От несчастного ли брака и несбывшихся надежд или от кипучей страсти, заложенной в ней самой природой, но жила она, словно вымещая на людях свои капризы и злобу. То веселится, на балах танцует, то книжки читает, то станет грозная, строптивая, всех тиранит и держит в страхе. Не только собственные люди, но и уважаемые, именитые граждане в такие минуты ходили перед ней по струнке.
Больше всего доставалось крепостным. Под сердитую руку жалости она не знала. Секла людей больно и часто, и случалось, что не вставали они после плетей.
А то словно за руку себя схватит – станет богомольной, начнет поститься и жить затворницей.
Однажды в морозный вечер за невинную шалость заперли по ее приказу двух девочек на чердаке. Барский гнев отошел, но из-за дурного своего характера она забыла про девочек, и те замерзли во сне.
Вид обнявшихся детских трупов так ужаснул Пелагею Дмитриевну, что она разорвала на себе кружевное белье и облачилась во власяницу. Начала морить себя голодом, босая бегала по снегу и все молилась, плакалась Богу. Стала щедрой к бедным и нищим, и в городе поговаривали, что раздаст она скоро свое имущество и примет иноческий сан.
Лицо ее потемнело, на теле появились красные стигмы[18] и струпья. «Святая… – шептали городские юродивые, – в миру приняла великий ангельский образ!»
Как-то за молитвой Пелагея Дмитриевна обнаружила, что во власянице завелись черви. Брезгливо икнув, она содрала с себя черные одежды и тут же сожгла их вместе с кишащей червями власяницей. Отпарилась в бане, оттерла стигмы мазями и опять стала носить бархат, читать книги и сечь людей.

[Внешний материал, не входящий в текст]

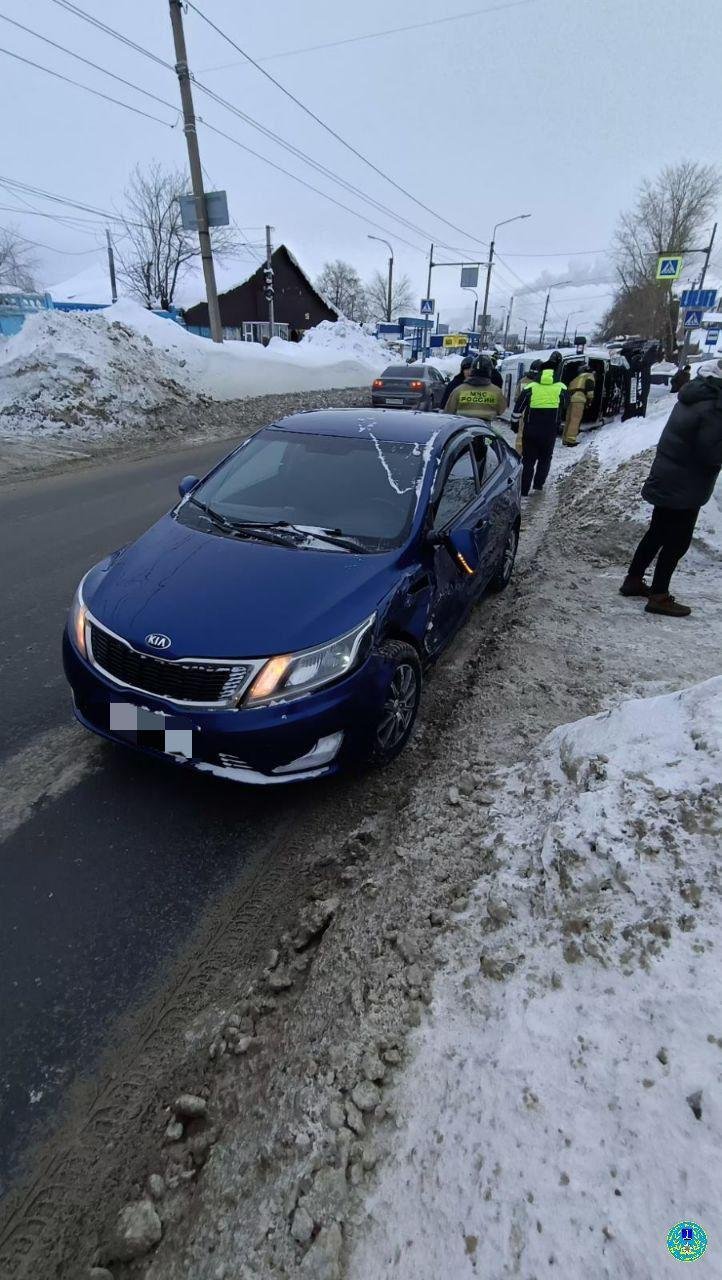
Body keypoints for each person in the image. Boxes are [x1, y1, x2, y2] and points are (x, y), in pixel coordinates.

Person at [620, 358, 722, 617]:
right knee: (677, 541)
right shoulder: (714, 406)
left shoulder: (694, 395)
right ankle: (659, 596)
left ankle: (633, 580)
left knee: (657, 532)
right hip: (686, 484)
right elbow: (710, 452)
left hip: (670, 475)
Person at [511, 353, 567, 494]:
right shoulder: (561, 388)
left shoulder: (531, 387)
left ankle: (524, 490)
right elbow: (566, 404)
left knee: (528, 461)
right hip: (550, 431)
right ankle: (538, 485)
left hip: (531, 430)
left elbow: (518, 407)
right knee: (545, 459)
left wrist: (514, 423)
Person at [444, 354, 507, 420]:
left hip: (462, 428)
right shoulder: (496, 392)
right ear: (490, 371)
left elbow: (448, 412)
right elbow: (501, 410)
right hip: (485, 428)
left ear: (472, 370)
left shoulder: (458, 390)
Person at [562, 362, 596, 446]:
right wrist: (590, 401)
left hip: (571, 400)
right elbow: (590, 390)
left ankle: (565, 439)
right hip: (579, 399)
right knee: (575, 419)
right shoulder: (589, 376)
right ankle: (570, 440)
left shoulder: (576, 379)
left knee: (569, 420)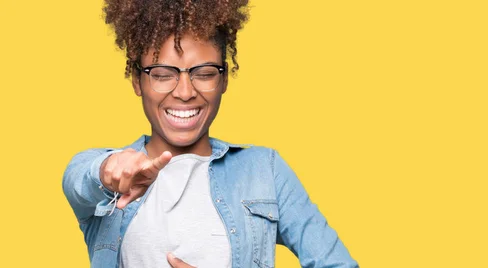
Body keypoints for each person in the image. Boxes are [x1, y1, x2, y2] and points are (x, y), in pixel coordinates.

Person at [62, 0, 358, 267]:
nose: (185, 92)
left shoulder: (264, 170)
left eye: (204, 73)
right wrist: (108, 170)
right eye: (163, 74)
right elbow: (79, 180)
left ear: (224, 79)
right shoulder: (104, 175)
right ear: (137, 80)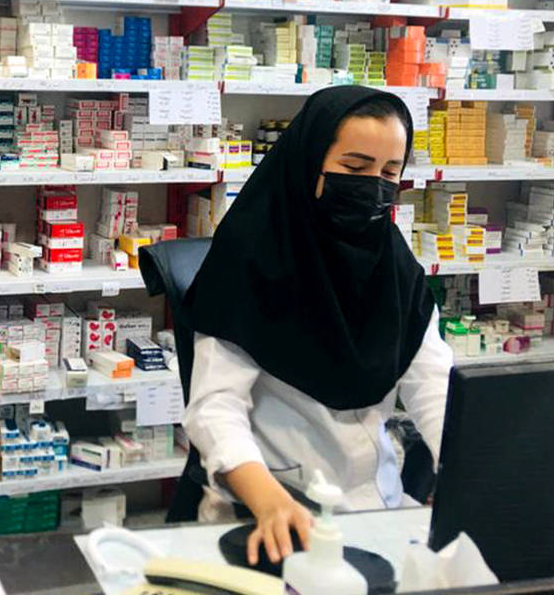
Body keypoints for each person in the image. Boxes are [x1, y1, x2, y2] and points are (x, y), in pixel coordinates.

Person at [182, 85, 451, 566]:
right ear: (310, 161)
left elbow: (434, 385)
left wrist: (467, 467)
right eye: (355, 168)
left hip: (375, 504)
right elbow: (213, 408)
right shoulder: (252, 254)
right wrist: (266, 497)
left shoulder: (391, 261)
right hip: (269, 508)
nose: (373, 186)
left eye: (389, 172)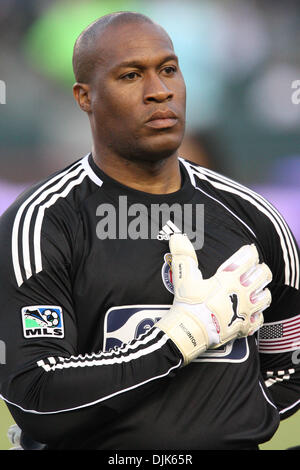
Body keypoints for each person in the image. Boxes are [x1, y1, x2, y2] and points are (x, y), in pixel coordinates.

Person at [0, 11, 299, 451]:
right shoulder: (43, 222)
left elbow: (287, 363)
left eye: (168, 70)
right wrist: (180, 337)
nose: (159, 91)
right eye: (130, 75)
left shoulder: (253, 215)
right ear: (85, 97)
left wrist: (226, 422)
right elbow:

Второй приступ неистового благочестия пришел к Пелагее Дмитриевне после сообщения о смерти сестры. Мать Софьи преставилась перед Пасхой, в конце Страстной недели, в которую Христос страдал на кресте, и это показалось Пелагее Дмитриевне знаком Всевышнего.
– Виновата, Господи, не была добра и сострадательна к сестре, – жаловалась она Богу, – прости меня, горемычную…
Она услала весь штат прислуги, кареты, сундуки с одеждой и книгами в деревню, подальше, чтоб не было соблазна, и забыла мир дольний ради мира горнего. Четьи минеи опять заменили ей французские романы.
Разъезжая по богомольям и жертвуя на монастыри и церкви, побывала она и в Вознесенской обители, но встретиться с племянницей не пожелала. Игуменья мать Леонидия остерегалась говорить о постриге, больно молода Софья, но тетушка сама коснулась щекотливого вопроса.
– В одежде иноческой она мне милее будет, – сказала она со вздохом. – Поторопитесь с этим.
То, что была в принудительном постриге большая корысть служительниц Божьих, в чьих сундуках золото и драгоценности, принадлежавшие Софье, перепутались с монастырскими, не волновало Пелагею Дмитриевну.
– «Господи, воззвах тебе, услыши меня», – пела она покаянные стихи и приносила юную родственницу со всем богатством ее, как искупительную жертву, к престолу Творца.
За три дня до того, как переступила порог ее дома беглая племянница, к Пелагее Дмитриевне явились четыре монахини. Разговор был краток, и во всем согласилась хозяйка дома с неожиданными гостьями.
– Кроме вашего дома, Софье бежать некуда, – говорили монахини.
– Так-то оно так. Да ведь Софья с мужчиной бежала. А что, если они ко мне уже венчанными явятся?
– Софью бес попутал, но девушка она чистая. Без вашего благословения она под венец не пойдет, – заверили монашки.
– Коли верны ваши предположения и придет ко мне Софья, то пусть поживет неделю в моем дому, – высказала Пелагея Дмитриевна свое единственное желание.